Stored items:
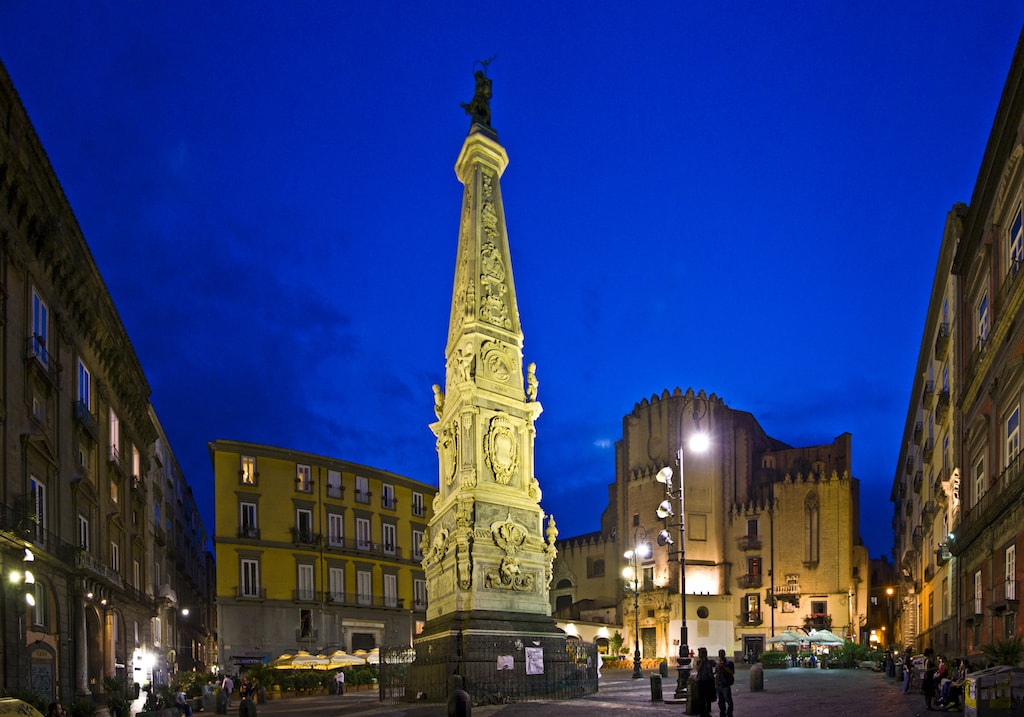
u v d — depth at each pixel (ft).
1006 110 70.33
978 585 82.94
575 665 79.51
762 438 238.48
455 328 89.45
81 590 83.15
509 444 84.07
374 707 75.31
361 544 187.52
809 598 197.88
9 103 69.05
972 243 89.10
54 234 79.87
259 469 175.22
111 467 106.22
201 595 245.86
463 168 95.14
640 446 221.46
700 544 206.90
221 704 93.91
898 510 202.69
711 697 51.62
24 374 73.72
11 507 68.08
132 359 120.98
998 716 44.39
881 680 99.09
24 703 36.27
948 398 106.63
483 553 78.07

Exercise description: Transcribe the records word for word and include no pictures.

Solution below:
u v d — depth at each pixel (ft).
1006 110 70.33
978 585 82.94
575 665 79.51
762 438 238.48
455 328 89.45
81 590 83.15
509 444 84.07
374 707 75.31
361 544 187.52
809 598 197.88
9 103 69.05
972 243 89.10
54 234 79.87
259 469 175.22
111 467 106.22
201 595 245.86
463 168 95.14
640 446 221.46
700 544 206.90
221 704 93.91
898 510 202.69
711 697 51.62
24 374 73.72
11 507 68.08
132 359 120.98
998 716 44.39
881 680 99.09
24 703 36.27
948 398 106.63
483 553 78.07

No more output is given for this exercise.